What is asked -
Reproduce word for word the lines of the data below that run from the line containing "family: Nogodinidae" through the line containing "family: Clubionidae", both lines included.

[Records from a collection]

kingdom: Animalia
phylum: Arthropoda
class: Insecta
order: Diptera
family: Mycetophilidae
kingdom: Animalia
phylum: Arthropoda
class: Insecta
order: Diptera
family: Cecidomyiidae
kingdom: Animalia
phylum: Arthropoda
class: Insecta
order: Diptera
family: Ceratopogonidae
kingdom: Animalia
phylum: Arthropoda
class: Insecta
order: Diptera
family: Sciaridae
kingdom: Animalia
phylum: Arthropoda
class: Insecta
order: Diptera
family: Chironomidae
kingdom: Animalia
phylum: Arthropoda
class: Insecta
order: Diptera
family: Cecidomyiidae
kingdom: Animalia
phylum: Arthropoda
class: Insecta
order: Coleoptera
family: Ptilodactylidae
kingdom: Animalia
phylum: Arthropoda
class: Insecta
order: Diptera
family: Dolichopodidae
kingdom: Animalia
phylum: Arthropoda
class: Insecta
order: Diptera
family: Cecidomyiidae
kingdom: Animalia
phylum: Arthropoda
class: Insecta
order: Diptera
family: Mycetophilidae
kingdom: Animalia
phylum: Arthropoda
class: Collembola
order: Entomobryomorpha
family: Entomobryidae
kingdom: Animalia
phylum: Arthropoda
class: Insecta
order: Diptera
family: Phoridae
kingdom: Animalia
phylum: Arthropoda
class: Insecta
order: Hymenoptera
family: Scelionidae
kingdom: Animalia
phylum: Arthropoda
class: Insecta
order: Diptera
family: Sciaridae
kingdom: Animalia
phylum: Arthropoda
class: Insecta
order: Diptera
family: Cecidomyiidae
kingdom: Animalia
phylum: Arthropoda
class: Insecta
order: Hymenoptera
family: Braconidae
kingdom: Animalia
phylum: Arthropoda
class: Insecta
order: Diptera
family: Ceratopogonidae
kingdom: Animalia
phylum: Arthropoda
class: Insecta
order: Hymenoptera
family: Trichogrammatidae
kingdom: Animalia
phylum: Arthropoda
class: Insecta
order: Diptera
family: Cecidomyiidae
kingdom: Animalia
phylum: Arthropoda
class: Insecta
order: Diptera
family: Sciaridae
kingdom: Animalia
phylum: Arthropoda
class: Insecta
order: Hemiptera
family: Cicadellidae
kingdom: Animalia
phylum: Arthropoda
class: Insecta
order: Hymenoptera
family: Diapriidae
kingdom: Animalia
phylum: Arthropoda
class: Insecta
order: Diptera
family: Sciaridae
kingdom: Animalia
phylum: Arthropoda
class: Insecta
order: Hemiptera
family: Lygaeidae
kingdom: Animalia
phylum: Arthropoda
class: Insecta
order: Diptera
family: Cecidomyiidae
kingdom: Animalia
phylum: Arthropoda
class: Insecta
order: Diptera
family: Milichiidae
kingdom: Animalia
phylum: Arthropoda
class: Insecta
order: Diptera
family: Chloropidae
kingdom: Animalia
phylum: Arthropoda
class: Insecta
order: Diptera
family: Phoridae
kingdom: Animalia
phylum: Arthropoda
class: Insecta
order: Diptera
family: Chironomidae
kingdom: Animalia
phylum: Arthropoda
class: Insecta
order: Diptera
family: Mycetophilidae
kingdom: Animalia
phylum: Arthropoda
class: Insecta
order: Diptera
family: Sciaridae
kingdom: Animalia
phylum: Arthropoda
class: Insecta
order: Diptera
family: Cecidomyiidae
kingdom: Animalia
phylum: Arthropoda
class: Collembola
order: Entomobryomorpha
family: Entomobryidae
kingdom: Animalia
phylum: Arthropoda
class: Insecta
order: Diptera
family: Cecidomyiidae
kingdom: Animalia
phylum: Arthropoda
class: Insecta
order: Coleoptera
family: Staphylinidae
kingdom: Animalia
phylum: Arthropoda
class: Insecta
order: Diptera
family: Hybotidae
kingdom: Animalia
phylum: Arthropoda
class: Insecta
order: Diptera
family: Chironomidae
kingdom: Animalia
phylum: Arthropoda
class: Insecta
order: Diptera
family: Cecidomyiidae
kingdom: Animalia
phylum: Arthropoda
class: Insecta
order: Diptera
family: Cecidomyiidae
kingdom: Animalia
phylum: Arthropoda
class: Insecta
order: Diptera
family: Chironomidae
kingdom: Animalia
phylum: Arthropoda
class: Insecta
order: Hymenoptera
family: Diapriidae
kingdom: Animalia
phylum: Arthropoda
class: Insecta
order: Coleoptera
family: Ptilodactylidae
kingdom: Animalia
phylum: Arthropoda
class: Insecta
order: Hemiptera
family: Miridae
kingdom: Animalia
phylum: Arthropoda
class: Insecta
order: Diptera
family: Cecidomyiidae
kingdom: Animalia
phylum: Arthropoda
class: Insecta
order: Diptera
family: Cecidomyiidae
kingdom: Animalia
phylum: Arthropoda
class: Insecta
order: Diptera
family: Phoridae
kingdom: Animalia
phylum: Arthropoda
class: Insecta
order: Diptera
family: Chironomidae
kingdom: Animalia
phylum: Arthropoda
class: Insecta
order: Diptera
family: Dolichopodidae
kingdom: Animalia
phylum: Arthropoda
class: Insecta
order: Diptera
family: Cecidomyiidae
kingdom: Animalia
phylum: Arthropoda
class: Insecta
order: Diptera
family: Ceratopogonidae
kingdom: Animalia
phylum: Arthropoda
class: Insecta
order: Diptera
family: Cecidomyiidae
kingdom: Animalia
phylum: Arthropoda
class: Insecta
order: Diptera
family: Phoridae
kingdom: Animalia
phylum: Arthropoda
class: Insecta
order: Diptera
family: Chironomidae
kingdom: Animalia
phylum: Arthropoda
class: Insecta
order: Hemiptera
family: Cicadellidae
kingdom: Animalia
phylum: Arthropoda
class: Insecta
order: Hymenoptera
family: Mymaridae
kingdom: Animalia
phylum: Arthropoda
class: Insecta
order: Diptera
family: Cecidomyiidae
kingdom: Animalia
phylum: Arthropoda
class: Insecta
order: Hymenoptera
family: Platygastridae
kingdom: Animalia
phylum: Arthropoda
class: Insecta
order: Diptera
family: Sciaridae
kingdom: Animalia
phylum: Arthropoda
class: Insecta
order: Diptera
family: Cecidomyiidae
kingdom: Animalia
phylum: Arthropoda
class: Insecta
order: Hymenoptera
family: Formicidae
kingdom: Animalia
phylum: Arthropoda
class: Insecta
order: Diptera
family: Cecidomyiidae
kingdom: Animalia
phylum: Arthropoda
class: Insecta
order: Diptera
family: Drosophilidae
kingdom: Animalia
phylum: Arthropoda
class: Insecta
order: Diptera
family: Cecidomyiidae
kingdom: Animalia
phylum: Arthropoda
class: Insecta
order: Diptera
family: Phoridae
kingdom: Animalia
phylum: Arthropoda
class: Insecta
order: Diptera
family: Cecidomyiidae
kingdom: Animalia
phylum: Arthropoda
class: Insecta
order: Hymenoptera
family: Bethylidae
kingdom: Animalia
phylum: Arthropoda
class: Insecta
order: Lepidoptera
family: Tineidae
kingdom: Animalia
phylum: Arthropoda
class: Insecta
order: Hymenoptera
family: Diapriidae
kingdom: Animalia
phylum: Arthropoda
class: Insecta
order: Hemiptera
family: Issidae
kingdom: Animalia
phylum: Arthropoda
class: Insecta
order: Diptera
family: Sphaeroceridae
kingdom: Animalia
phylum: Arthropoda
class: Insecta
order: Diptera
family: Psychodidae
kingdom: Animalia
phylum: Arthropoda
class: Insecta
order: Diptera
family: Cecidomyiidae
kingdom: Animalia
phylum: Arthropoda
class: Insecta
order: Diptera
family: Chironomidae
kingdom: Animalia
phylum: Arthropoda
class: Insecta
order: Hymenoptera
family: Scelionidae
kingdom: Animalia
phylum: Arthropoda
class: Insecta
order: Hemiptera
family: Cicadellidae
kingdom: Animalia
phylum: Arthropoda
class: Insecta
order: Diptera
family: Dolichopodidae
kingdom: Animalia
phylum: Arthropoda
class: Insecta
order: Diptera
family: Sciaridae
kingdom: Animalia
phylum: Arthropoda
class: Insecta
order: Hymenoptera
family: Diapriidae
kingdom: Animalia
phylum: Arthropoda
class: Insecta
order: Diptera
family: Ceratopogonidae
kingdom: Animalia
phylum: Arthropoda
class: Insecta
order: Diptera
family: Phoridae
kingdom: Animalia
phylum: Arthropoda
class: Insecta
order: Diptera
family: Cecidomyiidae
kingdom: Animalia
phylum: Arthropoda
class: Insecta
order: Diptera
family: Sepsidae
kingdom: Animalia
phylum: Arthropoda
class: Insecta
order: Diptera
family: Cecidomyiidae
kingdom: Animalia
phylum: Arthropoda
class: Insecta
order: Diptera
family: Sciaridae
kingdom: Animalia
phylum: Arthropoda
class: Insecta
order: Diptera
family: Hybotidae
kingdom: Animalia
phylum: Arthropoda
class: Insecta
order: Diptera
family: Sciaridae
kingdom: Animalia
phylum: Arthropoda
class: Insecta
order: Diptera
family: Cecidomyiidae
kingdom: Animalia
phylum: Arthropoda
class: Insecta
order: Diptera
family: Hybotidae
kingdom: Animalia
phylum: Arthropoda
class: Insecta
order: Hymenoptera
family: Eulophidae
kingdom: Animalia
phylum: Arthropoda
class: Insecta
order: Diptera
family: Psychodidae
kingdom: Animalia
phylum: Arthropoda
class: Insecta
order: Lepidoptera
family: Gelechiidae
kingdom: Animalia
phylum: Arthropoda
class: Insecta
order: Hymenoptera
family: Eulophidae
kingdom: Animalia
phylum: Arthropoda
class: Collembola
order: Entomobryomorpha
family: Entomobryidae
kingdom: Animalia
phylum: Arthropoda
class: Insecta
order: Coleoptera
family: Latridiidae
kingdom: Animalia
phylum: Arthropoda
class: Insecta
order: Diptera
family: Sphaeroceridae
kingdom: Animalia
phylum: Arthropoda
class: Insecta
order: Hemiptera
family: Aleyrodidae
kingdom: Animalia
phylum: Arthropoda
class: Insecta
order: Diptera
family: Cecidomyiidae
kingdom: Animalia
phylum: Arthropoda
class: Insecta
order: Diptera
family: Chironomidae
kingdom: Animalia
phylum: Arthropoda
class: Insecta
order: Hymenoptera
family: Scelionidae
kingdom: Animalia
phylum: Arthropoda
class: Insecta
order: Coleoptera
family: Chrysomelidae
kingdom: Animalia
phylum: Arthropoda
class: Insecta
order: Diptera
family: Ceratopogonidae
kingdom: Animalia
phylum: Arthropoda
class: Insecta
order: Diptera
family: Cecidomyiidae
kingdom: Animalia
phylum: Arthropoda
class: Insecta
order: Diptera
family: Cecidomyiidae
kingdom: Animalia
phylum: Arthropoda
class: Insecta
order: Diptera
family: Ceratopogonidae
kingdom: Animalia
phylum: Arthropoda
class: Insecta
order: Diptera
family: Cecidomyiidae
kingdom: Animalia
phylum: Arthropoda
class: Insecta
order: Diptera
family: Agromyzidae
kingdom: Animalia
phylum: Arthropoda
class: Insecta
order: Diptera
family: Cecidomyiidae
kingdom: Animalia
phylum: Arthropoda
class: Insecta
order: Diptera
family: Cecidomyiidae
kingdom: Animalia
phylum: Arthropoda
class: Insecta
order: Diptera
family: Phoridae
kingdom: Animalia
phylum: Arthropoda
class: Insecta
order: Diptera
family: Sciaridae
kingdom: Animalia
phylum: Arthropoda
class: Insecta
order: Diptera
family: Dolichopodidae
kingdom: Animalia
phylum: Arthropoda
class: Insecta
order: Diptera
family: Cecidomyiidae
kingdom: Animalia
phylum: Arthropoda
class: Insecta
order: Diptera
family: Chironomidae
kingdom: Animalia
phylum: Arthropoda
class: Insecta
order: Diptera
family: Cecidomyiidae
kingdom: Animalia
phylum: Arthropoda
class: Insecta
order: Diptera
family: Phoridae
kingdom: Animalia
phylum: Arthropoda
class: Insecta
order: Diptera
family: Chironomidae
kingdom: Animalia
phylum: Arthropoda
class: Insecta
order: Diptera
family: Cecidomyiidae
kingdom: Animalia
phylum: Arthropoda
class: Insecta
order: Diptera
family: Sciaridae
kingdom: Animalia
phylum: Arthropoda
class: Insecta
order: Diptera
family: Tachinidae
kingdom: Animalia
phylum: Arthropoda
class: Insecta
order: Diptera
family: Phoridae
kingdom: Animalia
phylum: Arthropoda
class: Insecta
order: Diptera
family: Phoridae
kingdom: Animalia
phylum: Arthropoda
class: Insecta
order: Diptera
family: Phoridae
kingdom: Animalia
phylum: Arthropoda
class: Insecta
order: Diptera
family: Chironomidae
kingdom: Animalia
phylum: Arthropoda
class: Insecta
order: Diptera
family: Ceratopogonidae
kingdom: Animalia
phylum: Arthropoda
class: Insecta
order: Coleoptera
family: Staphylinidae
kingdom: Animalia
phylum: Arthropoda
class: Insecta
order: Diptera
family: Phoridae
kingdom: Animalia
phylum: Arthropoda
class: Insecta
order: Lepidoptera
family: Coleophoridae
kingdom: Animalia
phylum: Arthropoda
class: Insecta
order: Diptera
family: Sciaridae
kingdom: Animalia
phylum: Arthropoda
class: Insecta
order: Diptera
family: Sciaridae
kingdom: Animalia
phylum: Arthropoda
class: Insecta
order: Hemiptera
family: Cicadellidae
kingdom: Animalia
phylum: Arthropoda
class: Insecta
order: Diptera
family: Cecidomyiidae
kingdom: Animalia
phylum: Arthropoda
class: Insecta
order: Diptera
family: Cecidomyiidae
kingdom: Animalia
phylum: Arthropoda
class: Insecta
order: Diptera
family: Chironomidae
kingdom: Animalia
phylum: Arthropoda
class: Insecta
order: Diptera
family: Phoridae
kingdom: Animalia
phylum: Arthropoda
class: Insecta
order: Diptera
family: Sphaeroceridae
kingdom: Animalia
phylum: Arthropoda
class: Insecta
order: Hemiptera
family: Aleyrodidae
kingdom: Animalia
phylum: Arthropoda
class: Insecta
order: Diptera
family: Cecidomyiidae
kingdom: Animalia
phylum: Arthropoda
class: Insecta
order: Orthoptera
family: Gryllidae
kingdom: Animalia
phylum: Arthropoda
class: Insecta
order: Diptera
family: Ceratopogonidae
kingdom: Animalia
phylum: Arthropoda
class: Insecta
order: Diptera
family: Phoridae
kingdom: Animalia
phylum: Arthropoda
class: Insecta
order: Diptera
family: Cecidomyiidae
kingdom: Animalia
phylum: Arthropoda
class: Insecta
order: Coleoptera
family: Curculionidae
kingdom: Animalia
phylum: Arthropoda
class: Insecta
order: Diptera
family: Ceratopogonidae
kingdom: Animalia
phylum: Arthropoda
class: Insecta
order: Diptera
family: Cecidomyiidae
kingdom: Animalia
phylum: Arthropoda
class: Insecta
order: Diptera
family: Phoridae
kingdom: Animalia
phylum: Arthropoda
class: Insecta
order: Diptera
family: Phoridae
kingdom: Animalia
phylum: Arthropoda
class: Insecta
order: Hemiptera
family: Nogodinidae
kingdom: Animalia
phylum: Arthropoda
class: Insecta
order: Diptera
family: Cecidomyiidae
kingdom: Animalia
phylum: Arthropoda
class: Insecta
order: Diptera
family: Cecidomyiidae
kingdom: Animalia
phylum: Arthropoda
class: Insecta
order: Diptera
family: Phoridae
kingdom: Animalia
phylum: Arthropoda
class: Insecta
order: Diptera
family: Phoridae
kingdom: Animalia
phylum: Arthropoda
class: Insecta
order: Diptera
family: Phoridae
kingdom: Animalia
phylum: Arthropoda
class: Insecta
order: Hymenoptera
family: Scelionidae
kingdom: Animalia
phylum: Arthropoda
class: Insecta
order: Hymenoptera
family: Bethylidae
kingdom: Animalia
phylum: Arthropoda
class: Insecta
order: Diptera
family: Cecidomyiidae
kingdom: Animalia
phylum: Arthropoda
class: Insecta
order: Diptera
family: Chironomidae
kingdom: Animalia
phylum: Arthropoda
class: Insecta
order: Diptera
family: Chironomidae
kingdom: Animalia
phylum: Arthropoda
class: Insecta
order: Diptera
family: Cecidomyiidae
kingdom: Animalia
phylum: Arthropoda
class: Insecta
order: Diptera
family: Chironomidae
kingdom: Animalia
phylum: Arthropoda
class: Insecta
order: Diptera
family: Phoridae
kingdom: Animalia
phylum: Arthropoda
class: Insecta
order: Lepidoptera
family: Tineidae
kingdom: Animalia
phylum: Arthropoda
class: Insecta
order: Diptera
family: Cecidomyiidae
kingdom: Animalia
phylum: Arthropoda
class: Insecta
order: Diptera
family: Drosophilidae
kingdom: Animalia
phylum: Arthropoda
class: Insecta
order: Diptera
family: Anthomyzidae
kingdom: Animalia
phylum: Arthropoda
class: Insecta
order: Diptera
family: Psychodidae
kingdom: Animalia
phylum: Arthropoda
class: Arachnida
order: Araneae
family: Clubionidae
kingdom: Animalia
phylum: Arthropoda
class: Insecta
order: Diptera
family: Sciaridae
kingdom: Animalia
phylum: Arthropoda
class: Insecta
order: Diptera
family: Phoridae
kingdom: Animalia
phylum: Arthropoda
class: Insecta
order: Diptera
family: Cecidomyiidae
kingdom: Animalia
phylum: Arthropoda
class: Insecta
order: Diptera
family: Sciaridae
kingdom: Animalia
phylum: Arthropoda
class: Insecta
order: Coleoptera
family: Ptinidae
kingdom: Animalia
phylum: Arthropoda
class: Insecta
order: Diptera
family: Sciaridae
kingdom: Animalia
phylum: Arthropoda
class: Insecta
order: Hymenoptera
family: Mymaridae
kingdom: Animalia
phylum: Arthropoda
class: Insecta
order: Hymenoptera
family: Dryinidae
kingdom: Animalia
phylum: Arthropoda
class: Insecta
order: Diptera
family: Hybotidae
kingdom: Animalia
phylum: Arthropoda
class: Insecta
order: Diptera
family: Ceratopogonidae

Task output -
family: Nogodinidae
kingdom: Animalia
phylum: Arthropoda
class: Insecta
order: Diptera
family: Cecidomyiidae
kingdom: Animalia
phylum: Arthropoda
class: Insecta
order: Diptera
family: Cecidomyiidae
kingdom: Animalia
phylum: Arthropoda
class: Insecta
order: Diptera
family: Phoridae
kingdom: Animalia
phylum: Arthropoda
class: Insecta
order: Diptera
family: Phoridae
kingdom: Animalia
phylum: Arthropoda
class: Insecta
order: Diptera
family: Phoridae
kingdom: Animalia
phylum: Arthropoda
class: Insecta
order: Hymenoptera
family: Scelionidae
kingdom: Animalia
phylum: Arthropoda
class: Insecta
order: Hymenoptera
family: Bethylidae
kingdom: Animalia
phylum: Arthropoda
class: Insecta
order: Diptera
family: Cecidomyiidae
kingdom: Animalia
phylum: Arthropoda
class: Insecta
order: Diptera
family: Chironomidae
kingdom: Animalia
phylum: Arthropoda
class: Insecta
order: Diptera
family: Chironomidae
kingdom: Animalia
phylum: Arthropoda
class: Insecta
order: Diptera
family: Cecidomyiidae
kingdom: Animalia
phylum: Arthropoda
class: Insecta
order: Diptera
family: Chironomidae
kingdom: Animalia
phylum: Arthropoda
class: Insecta
order: Diptera
family: Phoridae
kingdom: Animalia
phylum: Arthropoda
class: Insecta
order: Lepidoptera
family: Tineidae
kingdom: Animalia
phylum: Arthropoda
class: Insecta
order: Diptera
family: Cecidomyiidae
kingdom: Animalia
phylum: Arthropoda
class: Insecta
order: Diptera
family: Drosophilidae
kingdom: Animalia
phylum: Arthropoda
class: Insecta
order: Diptera
family: Anthomyzidae
kingdom: Animalia
phylum: Arthropoda
class: Insecta
order: Diptera
family: Psychodidae
kingdom: Animalia
phylum: Arthropoda
class: Arachnida
order: Araneae
family: Clubionidae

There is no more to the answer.